Sometimes, I feel I am pushed to my limits because my husband and I never get a break. My mom visits a few times a year but in general, we do everything ourselves, and having no downtime sure takes its toll. That’s why I’ll admit that just to get an hour to read the paper or watch a TV show, we give the kids our phones or iPads and say “go play upstairs.”
It isn’t ideal and first we try to find other non-screen-based activities for them to do, but there comes a point where we just want a break, and we’re not going to get that when we’re painting, drawing, or playing games with the kids. I am certain that Winkleman and other moms are able to get some me time without resorting to electronic devices to help, but for some of us those devices are a godsend.
Now, I do have rules: no screens at the dinner table as well as a time limit every day. They can only be used after homework has been done and bedrooms have been tidied. But come on, who doesn’t find these things lifesavers?

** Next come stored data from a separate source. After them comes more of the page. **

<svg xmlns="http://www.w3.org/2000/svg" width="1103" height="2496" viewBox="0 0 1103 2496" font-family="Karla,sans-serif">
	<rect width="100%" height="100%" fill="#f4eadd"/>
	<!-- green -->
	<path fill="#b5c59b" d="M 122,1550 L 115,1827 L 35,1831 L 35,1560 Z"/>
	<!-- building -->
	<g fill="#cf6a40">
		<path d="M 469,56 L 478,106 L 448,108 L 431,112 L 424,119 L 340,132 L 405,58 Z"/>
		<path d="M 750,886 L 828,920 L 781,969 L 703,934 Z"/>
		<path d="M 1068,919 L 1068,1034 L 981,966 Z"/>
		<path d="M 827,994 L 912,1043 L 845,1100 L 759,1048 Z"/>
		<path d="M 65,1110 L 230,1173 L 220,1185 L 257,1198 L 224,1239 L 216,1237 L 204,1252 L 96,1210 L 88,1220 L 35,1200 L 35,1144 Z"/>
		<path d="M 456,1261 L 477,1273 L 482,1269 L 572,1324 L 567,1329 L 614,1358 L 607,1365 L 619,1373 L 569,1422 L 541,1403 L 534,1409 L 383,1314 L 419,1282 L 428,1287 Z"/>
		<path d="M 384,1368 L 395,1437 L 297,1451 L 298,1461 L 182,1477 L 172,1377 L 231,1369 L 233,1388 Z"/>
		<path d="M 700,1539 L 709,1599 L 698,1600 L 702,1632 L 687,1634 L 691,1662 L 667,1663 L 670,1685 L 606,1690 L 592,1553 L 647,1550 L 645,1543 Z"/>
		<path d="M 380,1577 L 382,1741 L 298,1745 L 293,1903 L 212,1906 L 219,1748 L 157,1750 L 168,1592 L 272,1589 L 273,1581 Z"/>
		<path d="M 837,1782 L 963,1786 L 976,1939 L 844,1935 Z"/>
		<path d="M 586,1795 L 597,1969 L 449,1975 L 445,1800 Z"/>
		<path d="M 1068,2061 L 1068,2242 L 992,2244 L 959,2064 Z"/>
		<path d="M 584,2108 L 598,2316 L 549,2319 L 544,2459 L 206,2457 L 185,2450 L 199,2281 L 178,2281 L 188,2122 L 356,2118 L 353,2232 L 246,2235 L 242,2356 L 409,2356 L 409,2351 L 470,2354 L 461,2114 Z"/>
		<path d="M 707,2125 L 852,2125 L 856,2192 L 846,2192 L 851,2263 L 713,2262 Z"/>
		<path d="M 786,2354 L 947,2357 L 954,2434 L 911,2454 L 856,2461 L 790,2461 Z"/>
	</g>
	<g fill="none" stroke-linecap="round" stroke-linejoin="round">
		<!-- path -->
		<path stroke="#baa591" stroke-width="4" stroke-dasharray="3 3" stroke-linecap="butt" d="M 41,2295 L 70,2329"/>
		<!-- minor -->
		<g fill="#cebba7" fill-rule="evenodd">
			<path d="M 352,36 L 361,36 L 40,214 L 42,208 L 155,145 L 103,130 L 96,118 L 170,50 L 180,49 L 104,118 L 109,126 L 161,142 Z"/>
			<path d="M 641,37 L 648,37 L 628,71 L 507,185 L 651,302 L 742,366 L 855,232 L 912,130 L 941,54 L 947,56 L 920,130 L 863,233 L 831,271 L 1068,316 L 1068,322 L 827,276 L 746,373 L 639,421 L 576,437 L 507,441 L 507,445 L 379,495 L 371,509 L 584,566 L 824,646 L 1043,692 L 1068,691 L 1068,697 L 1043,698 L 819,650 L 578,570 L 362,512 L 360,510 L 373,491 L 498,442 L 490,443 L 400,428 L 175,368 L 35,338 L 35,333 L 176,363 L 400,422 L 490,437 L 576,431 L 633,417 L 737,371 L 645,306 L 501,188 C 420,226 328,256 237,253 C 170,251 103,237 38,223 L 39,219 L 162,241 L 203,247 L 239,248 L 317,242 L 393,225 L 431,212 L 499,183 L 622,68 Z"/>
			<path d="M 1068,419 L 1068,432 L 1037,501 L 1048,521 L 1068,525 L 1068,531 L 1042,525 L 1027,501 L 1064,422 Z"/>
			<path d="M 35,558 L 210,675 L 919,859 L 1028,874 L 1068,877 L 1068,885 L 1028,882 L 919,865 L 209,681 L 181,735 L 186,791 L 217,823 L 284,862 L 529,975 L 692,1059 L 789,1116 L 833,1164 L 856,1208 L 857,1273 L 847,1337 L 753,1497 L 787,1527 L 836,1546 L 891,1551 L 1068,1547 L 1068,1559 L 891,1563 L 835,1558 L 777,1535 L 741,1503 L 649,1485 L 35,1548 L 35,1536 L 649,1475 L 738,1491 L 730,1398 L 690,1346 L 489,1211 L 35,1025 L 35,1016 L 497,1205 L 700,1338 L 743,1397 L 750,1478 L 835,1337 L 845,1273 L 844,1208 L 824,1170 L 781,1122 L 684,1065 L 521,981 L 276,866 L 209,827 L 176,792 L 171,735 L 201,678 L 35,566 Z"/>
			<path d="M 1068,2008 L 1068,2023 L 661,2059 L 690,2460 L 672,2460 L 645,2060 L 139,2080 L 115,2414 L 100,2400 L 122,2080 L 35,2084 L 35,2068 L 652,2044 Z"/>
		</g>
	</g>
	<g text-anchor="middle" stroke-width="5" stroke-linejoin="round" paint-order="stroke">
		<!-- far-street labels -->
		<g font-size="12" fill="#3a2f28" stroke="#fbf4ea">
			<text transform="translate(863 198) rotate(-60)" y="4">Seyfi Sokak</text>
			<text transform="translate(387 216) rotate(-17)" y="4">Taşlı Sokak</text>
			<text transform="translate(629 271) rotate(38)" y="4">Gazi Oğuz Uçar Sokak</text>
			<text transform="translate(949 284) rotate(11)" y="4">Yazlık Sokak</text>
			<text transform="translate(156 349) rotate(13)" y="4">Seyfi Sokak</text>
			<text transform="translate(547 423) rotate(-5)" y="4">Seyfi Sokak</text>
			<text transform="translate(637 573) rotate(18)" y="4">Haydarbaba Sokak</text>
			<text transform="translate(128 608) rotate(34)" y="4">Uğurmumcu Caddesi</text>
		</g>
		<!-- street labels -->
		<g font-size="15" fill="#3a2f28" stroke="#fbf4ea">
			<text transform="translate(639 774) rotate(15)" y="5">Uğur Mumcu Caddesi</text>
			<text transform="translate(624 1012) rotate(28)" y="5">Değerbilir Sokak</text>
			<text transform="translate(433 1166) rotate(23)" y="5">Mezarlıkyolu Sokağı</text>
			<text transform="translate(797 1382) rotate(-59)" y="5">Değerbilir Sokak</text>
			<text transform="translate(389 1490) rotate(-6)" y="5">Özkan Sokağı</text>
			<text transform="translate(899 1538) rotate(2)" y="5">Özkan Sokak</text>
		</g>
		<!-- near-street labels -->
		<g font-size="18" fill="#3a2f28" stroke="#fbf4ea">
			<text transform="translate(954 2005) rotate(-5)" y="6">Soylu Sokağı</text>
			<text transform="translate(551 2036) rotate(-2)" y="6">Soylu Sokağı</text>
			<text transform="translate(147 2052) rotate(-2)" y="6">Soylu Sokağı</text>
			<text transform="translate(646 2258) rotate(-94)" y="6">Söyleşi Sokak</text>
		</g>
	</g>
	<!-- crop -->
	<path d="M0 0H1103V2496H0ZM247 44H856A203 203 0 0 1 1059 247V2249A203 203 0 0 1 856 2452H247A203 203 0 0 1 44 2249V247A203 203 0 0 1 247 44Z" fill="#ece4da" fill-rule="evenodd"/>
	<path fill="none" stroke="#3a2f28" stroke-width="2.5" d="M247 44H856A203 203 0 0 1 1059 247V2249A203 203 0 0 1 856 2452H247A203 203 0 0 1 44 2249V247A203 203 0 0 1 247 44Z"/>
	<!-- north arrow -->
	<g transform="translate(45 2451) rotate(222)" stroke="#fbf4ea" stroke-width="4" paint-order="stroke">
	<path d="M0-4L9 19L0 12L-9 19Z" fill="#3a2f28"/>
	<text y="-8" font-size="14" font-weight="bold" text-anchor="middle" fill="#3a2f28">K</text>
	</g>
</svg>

Entertaining kids is hard work – you spend an hour getting out every craft utensil in the house and after 10 minutes, they’re bored. You build a den in the basement that buys you an hour of time (if you’re lucky) before they’re bored again. Not to mention that the weather in the UK sucks most of the time (summer, where are you?) so we have a lot of indoor entertainment to come up with.
Winkleman is a well-paid TV host and her husband is a former PR agent who now produces films, so I’m sure they can afford all kinds of activities to keep their kids occupied without a screen in front of their face. But for the average parent, we can’t afford to take our kids indoor rock climbing, ice skating, and bowling every weekend. Last week a trip to see Jurassic World for four of us cost £30 (over $50) and indoor activities like bowling are $90 for two hours!
Winkleman warns that parents are obsessed with technology, much to the detriment of their children. She laments that some are “moronic” role models who waste hours staring at their cellphones instead of getting involved with their families.
I completely agree with this point. All too often I catch myself checking my phone, when I should be paying attention to the flower my daughter picked or the handstand she’s doing at the park.
But nowadays, there are so many parents — myself included — who work from home. Our working time and parenting time are intertwined, meaning sometimes we do have to take that call or check our email, even when we’re trying to be fully engaged with our children. I gave up a full-time job to become a writer, primarily to be around more for my kids, but it means that on occasion I do have to check in with my emails or make a call. The one friend I have to help in all of this is — you guessed it — the iPad!
That’s why I get frustrated when I hear Winkleman touting: “I want my children to lay in a hammock, read a book, and use their imaginations.”
Don’t we all, Claudia?
But a combination of bad weather, energetic children, and a mother who works from home means this isn’t always possible. We all have ideals. We’re all trying to be better parents, but sometimes it isn’t that easy.
So can us moms who occasionally use the iPad as our babysitter catch a little slack, please? It doesn’t make us bad moms, it simply makes us busy, normal working moms who need a break.